Steady Income Required
Chapter 13 bankruptcy is an excellent debt relief tool, as it allows you to payback only some (and sometimes none) of what you owe back to creditors. In order to qualify for Chapter 13 bankruptcy, you need to have a regular form of income that the Bankruptcy Courts can utilize to ensure that creditors are repaid at least a small portion of the total debt. This income doesn’t necessarily have to be from W-2 wages, but can come from business earnings, social security, unemployment insurance payouts, or other forms of steady, reliable income or assistance from family.
Qualifying for a 36 Month Plan
When the bankruptcy courts look at your income they take the average of the 6 months immediately prior to you filing your petition for bankruptcy protection. This figure is then compared to the median income in your state with your family size considered. If your income is below the median income for your state, then you will qualify for a 36-month bankruptcy repayment period. This time frame is called a plan duration or a commitment period. You can actually finish your Chapter 13 plan earlier than 36 months if you are able to pay the total of the claims amounts filed in your case in a shorter period of time.
Why You May Want to Extend the Length of Chapter 13
Alternatively, if your income is above the median income for the state in which you file for bankruptcy the repayment period will be 60 months, the most time awarded to any Chapter 13 repayment plan. While you may be thinking “the shorter amount of time, the better”, when approaching filing for Chapter 13, there are situations that may warrant opting for a longer commitment period. These situations include if you need to catch up on mortgage or auto loan payments, you need time to pay back large sums of IRS or state tax debt during bankruptcy, or if the bankruptcy court determines that a 36-month period is too short based on the amount of recent income you have earned.

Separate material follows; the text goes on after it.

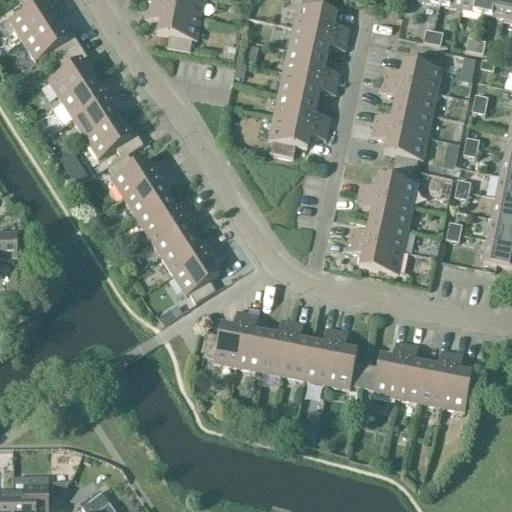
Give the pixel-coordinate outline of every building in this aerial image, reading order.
[(9,26),(22,46),(55,24),(48,13),(52,11),(47,3),(48,2),(47,0),(26,0),(20,4),(26,15),(9,26)] [(200,23),(205,0),(203,0),(164,0),(164,4),(148,1),(146,12),(200,23)] [(310,0),(303,0),(301,10),(297,10),(292,33),(346,44),(349,33),(333,30),(336,18),(324,15),(327,4),(310,0)] [(441,0),(418,0),(417,5),(439,10),(441,0)] [(441,0),(439,10),(460,14),(463,0),(441,0)] [(485,0),(463,0),(460,14),(482,18),(485,0)] [(507,0),(485,0),(482,18),(503,22),(507,0)] [(511,0),(507,0),(503,22),(511,24),(511,0)] [(196,46),(200,23),(146,12),(144,23),(160,26),(157,38),(168,40),(166,52),(190,57),(192,45),(196,46)] [(22,46),(35,65),(52,54),(59,64),(80,51),(72,40),(71,41),(66,32),(62,35),(55,24),(22,46)] [(292,33),(287,55),(326,63),(328,52),(344,55),(346,44),(292,33)] [(431,49),(434,36),(425,35),(423,47),(431,49)] [(434,36),(431,49),(440,51),(442,38),(434,36)] [(474,58),(476,45),(468,43),(465,56),(474,58)] [(476,45),(474,58),(482,59),(485,47),(476,45)] [(47,86),(60,106),(94,84),(87,73),(91,71),(86,63),(87,62),(80,51),(59,64),(65,75),(47,86)] [(323,74),(326,63),(287,55),(282,77),(337,89),(339,78),(323,74)] [(403,66),(400,78),(385,75),(382,86),(436,98),(441,75),(446,76),(448,64),(417,57),(414,69),(403,66)] [(464,62),(461,74),(473,76),(475,64),(464,62)] [(480,74),(492,77),(494,68),(482,66),(480,74)] [(282,77),(278,99),(316,108),(319,97),(334,100),(337,89),(282,77)] [(60,106),(71,123),(73,125),(119,95),(113,85),(100,94),(94,84),(60,106)] [(432,120),(436,98),(382,86),(380,97),(395,101),(393,112),(432,120)] [(73,125),(85,144),(118,123),(112,113),(126,105),(119,95),(73,125)] [(314,119),(316,108),(278,99),(273,122),(327,134),(329,122),(314,119)] [(473,109),(485,111),(487,103),(475,100),(473,109)] [(485,111),(473,109),(471,117),(484,120),(485,111)] [(427,142),(432,120),(393,112),(391,123),(375,120),(373,131),(427,142)] [(273,122),(268,145),(272,146),(269,157),(293,163),(295,151),(306,153),(309,141),(325,145),(327,134),(273,122)] [(85,144),(98,164),(115,153),(121,162),(127,158),(128,159),(143,150),(136,138),(134,139),(129,131),(125,134),(118,123),(85,144)] [(355,127),(352,138),(370,142),(373,131),(355,127)] [(422,165),(427,142),(373,131),(370,142),(386,145),(383,157),(395,160),(392,171),(415,176),(418,165),(422,165)] [(511,161),(511,138),(508,138),(503,159),(511,161)] [(478,146),(466,143),(464,151),(477,154),(478,146)] [(447,149),(444,161),(455,163),(458,151),(447,149)] [(477,154),(464,151),(462,160),(475,163),(477,154)] [(111,184),(123,204),(170,174),(164,164),(151,173),(144,163),(134,169),(128,159),(127,158),(121,162),(107,171),(114,182),(111,184)] [(511,183),(511,161),(503,159),(499,181),(511,183)] [(413,188),(415,176),(392,171),(389,183),(378,181),(376,193),(360,189),(358,200),(412,212),(417,189),(413,188)] [(170,174),(123,204),(136,223),(169,202),(163,192),(176,184),(170,174)] [(511,205),(511,183),(499,181),(495,202),(511,205)] [(456,194),(468,196),(470,188),(457,186),(456,194)] [(468,196),(456,194),(454,203),(466,205),(468,196)] [(407,234),(412,212),(358,200),(355,212),(371,215),(368,226),(407,234)] [(136,223),(148,242),(195,212),(189,203),(175,212),(169,202),(136,223)] [(511,227),(511,205),(495,202),(490,223),(511,227)] [(194,240),(191,237),(187,231),(201,222),(195,212),(148,242),(160,262),(194,240)] [(511,249),(511,227),(490,223),(486,244),(511,249)] [(402,257),(407,234),(368,226),(366,237),(350,234),(348,245),(402,257)] [(447,236),(460,239),(461,230),(449,228),(447,236)] [(460,239),(447,236),(445,245),(458,247),(460,239)] [(0,238),(0,262),(16,262),(16,238),(0,238)] [(219,251),(213,241),(200,250),(194,240),(160,262),(173,281),(219,251)] [(511,272),(511,249),(486,244),(482,266),(511,272)] [(397,280),(402,257),(348,245),(346,256),(361,260),(358,272),(397,280)] [(189,299),(195,309),(215,296),(209,286),(219,279),(212,269),(225,260),(219,251),(173,281),(185,301),(189,299)] [(202,362),(214,364),(213,368),(236,372),(247,318),(236,315),(232,331),(220,329),(218,340),(206,338),(202,362)] [(236,372),(258,377),(266,338),(255,335),(258,320),(247,318),(236,372)] [(291,326),(280,324),(277,340),(266,338),(258,377),(281,381),(291,326)] [(281,381),(303,385),(311,346),(300,344),(303,329),(291,326),(281,381)] [(336,335),(325,333),(322,349),(311,346),(303,385),(326,390),(336,335)] [(350,390),(361,393),(366,369),(354,367),(356,355),(344,353),(347,337),(336,335),(326,390),(349,394),(350,390)] [(392,362),(380,360),(378,371),(366,369),(361,393),(373,395),(372,399),(395,403),(406,349),(395,347),(392,362)] [(395,403),(418,408),(425,369),(414,367),(417,351),(406,349),(395,403)] [(451,358),(440,355),(437,371),(425,369),(418,408),(440,412),(451,358)] [(463,417),(471,378),(459,375),(462,360),(451,358),(440,412),(463,417)] [(306,435),(303,452),(313,454),(316,437),(306,435)] [(47,511),(48,482),(12,483),(12,497),(12,511),(47,511)] [(62,486),(52,487),(53,504),(62,503),(68,487),(62,486)] [(111,511),(100,495),(79,509),(80,511),(111,511)] [(0,511),(12,511),(12,497),(0,496),(0,511)]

Timing Could Make the Difference
The old adage, “timing is everything” certainly plays a part in filing for Chapter 13 bankruptcy. With the way bankruptcy courts in the United States review income (average of the previous 6 months), then it’s obvious that when you file for Chapter 13 bankruptcy is critical. It’s smart to seek the advice of a bankruptcy attorney who can walk through your income expectations for the near future, in addition to, your previous income and advise you on the best time to file your bankruptcy case. If you have recently experienced a drop in pay, for example, it may make sense to move forward at once with filing. However, if you have recently received a large sum of money from a bonus or commission, it may make more sense to wait until your income goes down or stabilizes to ensure you receive a shorter commitment period.